Unfortunately, on many occasions I’ve sat at a planning meeting being asked to fix aforementioned performance issues, and I’ve nearly always seen a huge bike-shed conversation snowball, taking up lots of time, and rarely generating actual value such as what to optimize and how. Even worse is attempting to estimate the difficulty of optimizing. Optimizing code can have wildly different amounts of effort. Sometimes some simple cacheing can make huge impacts in a couple lines of code, but sometimes extravagant new algorithms are required which take weeks to write and test.
Optimizing might be hard, but avoiding wasting copious time estimating stories in Tracker is easy: write two stories.
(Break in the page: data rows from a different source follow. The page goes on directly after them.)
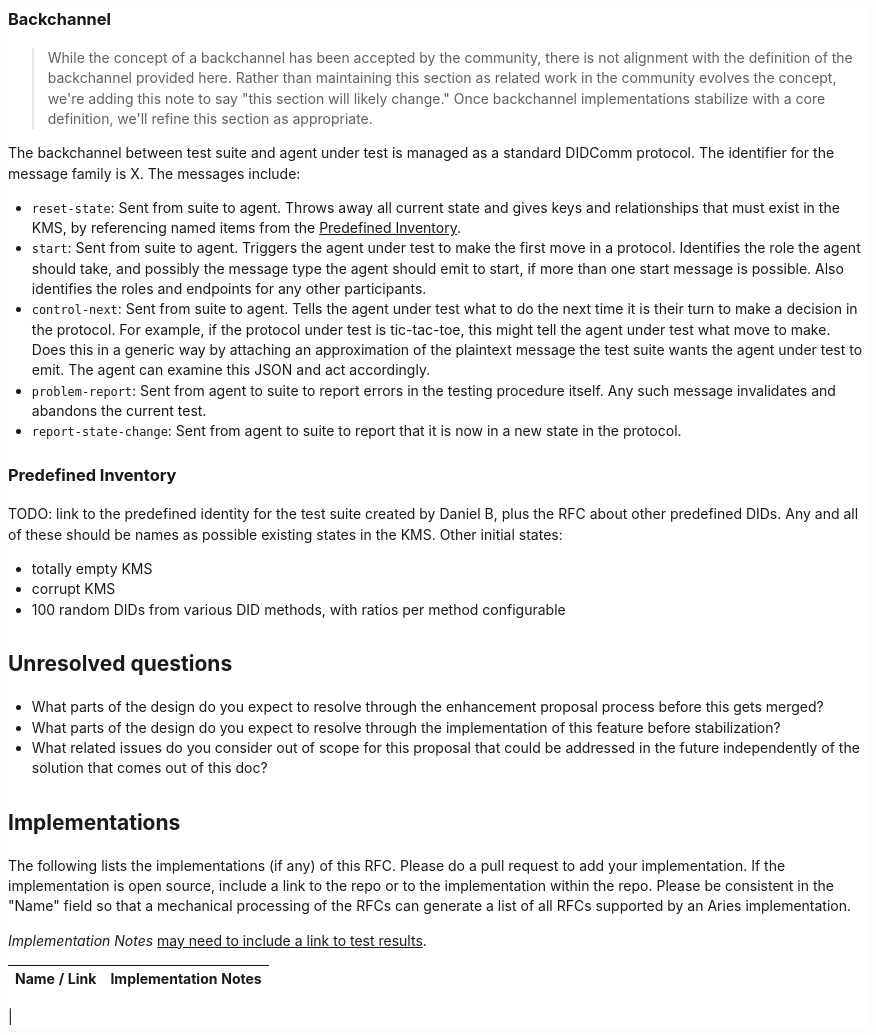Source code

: ### Backchannel

> While the concept of a backchannel has been accepted by the community, there is not alignment with the definition of the backchannel provided here. Rather than maintaining this section as related work in the community evolves the concept, we're adding this note to say "this section will likely change." Once backchannel implementations stabilize with a core definition, we'll refine this section as appropriate.

The backchannel between test suite and agent under test is managed as a standard DIDComm protocol. The identifier for the message family is X. The messages include:

* `reset-state`: Sent from suite to agent. Throws away all current state and gives keys and relationships that must exist in the KMS, by referencing named items from the [Predefined Inventory](#predefined-inventory).
* `start`: Sent from suite to agent. Triggers the agent under test to make the first move in a protocol. Identifies the role the agent should take, and possibly the message type the agent should emit to start, if more than one start message is possible. Also identifies the roles and endpoints for any other participants.
* `control-next`: Sent from suite to agent. Tells the agent under test what to do the next time it is their turn to make a decision in the protocol. For example, if the protocol under test is tic-tac-toe, this might tell the agent under test what move to make. Does this in a generic way by attaching an approximation of the plaintext message the test suite wants the agent under test to emit. The agent can examine this JSON and act accordingly.
* `problem-report`: Sent from agent to suite to report errors in the testing procedure itself. Any such message invalidates and abandons the current test.
* `report-state-change`: Sent from agent to suite to report that it is now in a new state in the protocol.

### Predefined Inventory

TODO: link to the predefined identity for the test suite created by Daniel B, plus the RFC about other predefined DIDs. Any and all of these should be names as possible existing states in the KMS. Other initial states:

* totally empty KMS
* corrupt KMS
* 100 random DIDs from various DID methods, with ratios per method configurable

## Unresolved questions

- What parts of the design do you expect to resolve through the
enhancement proposal process before this gets merged?
- What parts of the design do you expect to resolve through the
implementation of this feature before stabilization?
- What related issues do you consider out of scope for this 
proposal that could be addressed in the future independently of the
solution that comes out of this doc?

## Implementations

The following lists the implementations (if any) of this RFC. Please do a pull request to add your implementation. If the implementation is open source, include a link to the repo or to the implementation within the repo. Please be consistent in the "Name" field so that a mechanical processing of the RFCs can generate a list of all RFCs supported by an Aries implementation.

*Implementation Notes* [may need to include a link to test results](/README.md#accepted).

Name / Link | Implementation Notes
--- | ---
 | 

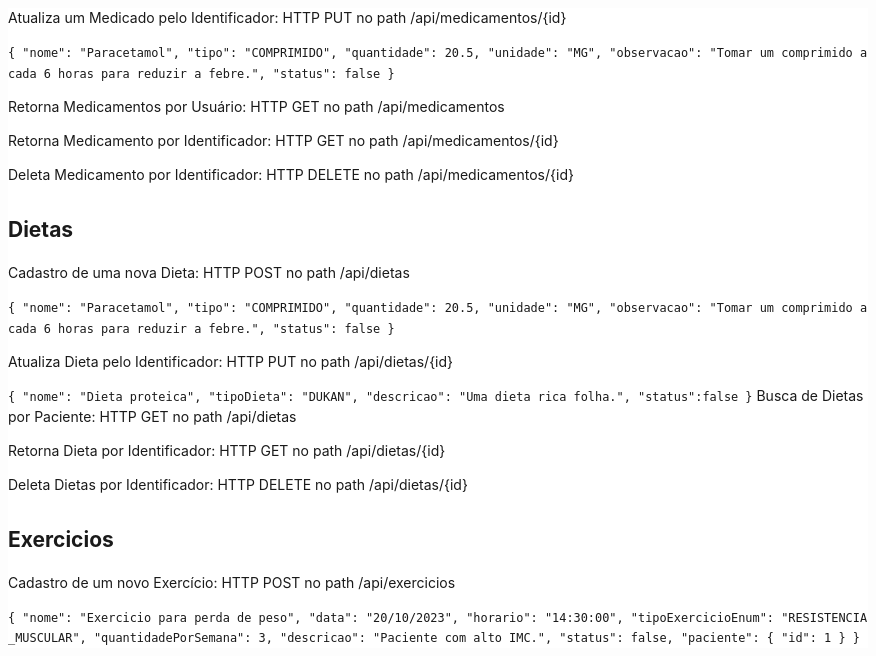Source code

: Atualiza um Medicado pelo Identificador: HTTP PUT no path /api/medicamentos/{id}

`
{
"nome": "Paracetamol",
"tipo": "COMPRIMIDO",
"quantidade": 20.5,
"unidade": "MG",
"observacao": "Tomar um comprimido a cada 6 horas para reduzir a febre.",
"status": false
}
`

Retorna Medicamentos por Usuário: HTTP GET no path /api/medicamentos

Retorna Medicamento por Identificador: HTTP GET no path /api/medicamentos/{id}

Deleta Medicamento por Identificador: HTTP DELETE no path /api/medicamentos/{id}

## Dietas

Cadastro de uma nova Dieta: HTTP POST no path /api/dietas

`
{
"nome": "Paracetamol",
"tipo": "COMPRIMIDO",
"quantidade": 20.5,
"unidade": "MG",
"observacao": "Tomar um comprimido a cada 6 horas para reduzir a febre.",
"status": false
}
`

Atualiza Dieta pelo Identificador: HTTP PUT no path /api/dietas/{id}

`
{
"nome": "Dieta proteica",
"tipoDieta": "DUKAN",
"descricao": "Uma dieta rica folha.",
"status":false
}
`
Busca de Dietas por Paciente: HTTP GET no path /api/dietas

Retorna Dieta por Identificador: HTTP GET no path /api/dietas/{id}

Deleta Dietas por Identificador: HTTP DELETE no path /api/dietas/{id}

## Exercicios

Cadastro de um novo Exercício: HTTP POST no path /api/exercicios

`
{
"nome": "Exercicio para perda de peso",
"data": "20/10/2023",
"horario": "14:30:00",
"tipoExercicioEnum": "RESISTENCIA_MUSCULAR",
"quantidadePorSemana": 3,
"descricao": "Paciente com alto IMC.",
"status": false,
"paciente": {
"id": 1
}
}
`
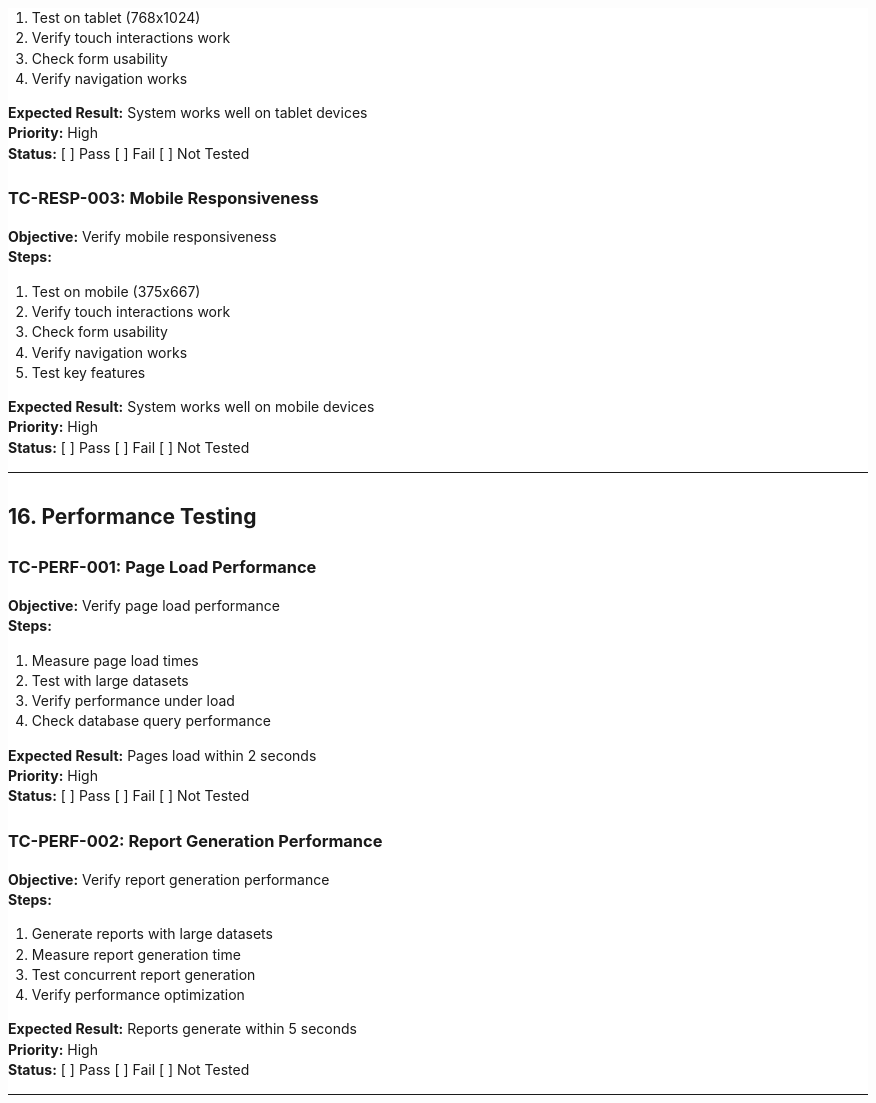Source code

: 1. Test on tablet (768x1024)
2. Verify touch interactions work
3. Check form usability
4. Verify navigation works

**Expected Result:** System works well on tablet devices  
**Priority:** High  
**Status:** [ ] Pass [ ] Fail [ ] Not Tested

### TC-RESP-003: Mobile Responsiveness

**Objective:** Verify mobile responsiveness  
**Steps:**

1. Test on mobile (375x667)
2. Verify touch interactions work
3. Check form usability
4. Verify navigation works
5. Test key features

**Expected Result:** System works well on mobile devices  
**Priority:** High  
**Status:** [ ] Pass [ ] Fail [ ] Not Tested

---

## 16. Performance Testing

### TC-PERF-001: Page Load Performance

**Objective:** Verify page load performance  
**Steps:**

1. Measure page load times
2. Test with large datasets
3. Verify performance under load
4. Check database query performance

**Expected Result:** Pages load within 2 seconds  
**Priority:** High  
**Status:** [ ] Pass [ ] Fail [ ] Not Tested

### TC-PERF-002: Report Generation Performance

**Objective:** Verify report generation performance  
**Steps:**

1. Generate reports with large datasets
2. Measure report generation time
3. Test concurrent report generation
4. Verify performance optimization

**Expected Result:** Reports generate within 5 seconds  
**Priority:** High  
**Status:** [ ] Pass [ ] Fail [ ] Not Tested

---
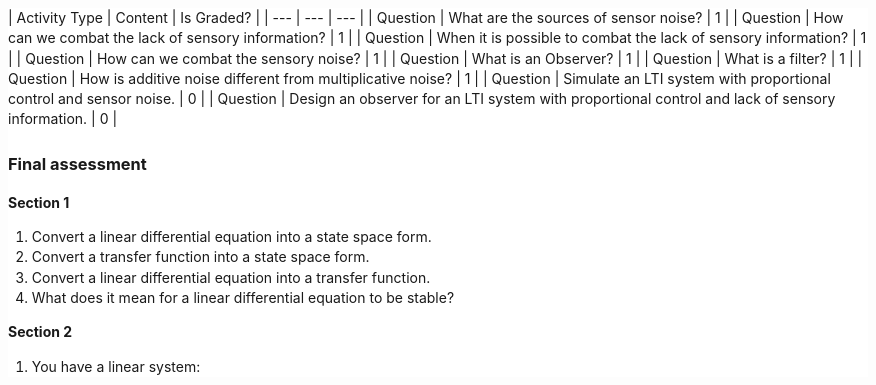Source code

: 
| Activity Type | Content | Is Graded?
 |
| --- | --- | --- |
| Question | What are the sources of sensor noise? | 1
 |
| Question | How can we combat the lack of sensory information? | 1
 |
| Question | When it is possible to combat the lack of sensory information? | 1
 |
| Question | How can we combat the sensory noise? | 1
 |
| Question | What is an Observer? | 1
 |
| Question | What is a filter? | 1
 |
| Question | How is additive noise different from multiplicative noise? | 1
 |
| Question | Simulate an LTI system with proportional control and sensor noise. | 0
 |
| Question | Design an observer for an LTI system with proportional control and lack of sensory information. | 0
 |


### Final assessment


**Section 1**



1. Convert a linear differential equation into a state space form.
2. Convert a transfer function into a state space form.
3. Convert a linear differential equation into a transfer function.
4. What does it mean for a linear differential equation to be stable?


**Section 2**



1. You have a linear system:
The first story is simple: analyze your code. Try to instrument your code as best you can, it can be hard but make sure you get real numbers, and record your efforts. Find low hanging fruit in code that is both taking lots of time, and you have a couple ideas on how to make faster. The primary output of this story is your benchmark results, and an estimation of the work it will take to optimize. It may be useful to timebox your work, this will make your product manager happy because they know you won’t be running off into the distance chasing things that aren’t going to deliver value.
The next story you write is simple, do the optimization, and then run the benchmark again to see that you got some results. Doing anything but going off of repeatable benchmarks is just silly. Having simple metrics which prove you actually sped things up is also very important as it is the only way a product manager can truly accept your story most of the time. Proving some batch process ran 30 percent faster is not fun for a product manager, letting them see a graph that proves it is.
Now your PM doesn’t have to choke on an hour long conversation, or a grossly over-estimated story because there is so much risk in actually delivering an optimization story. All you had to do was stop spending time trying to estimate things that are really hard to predict.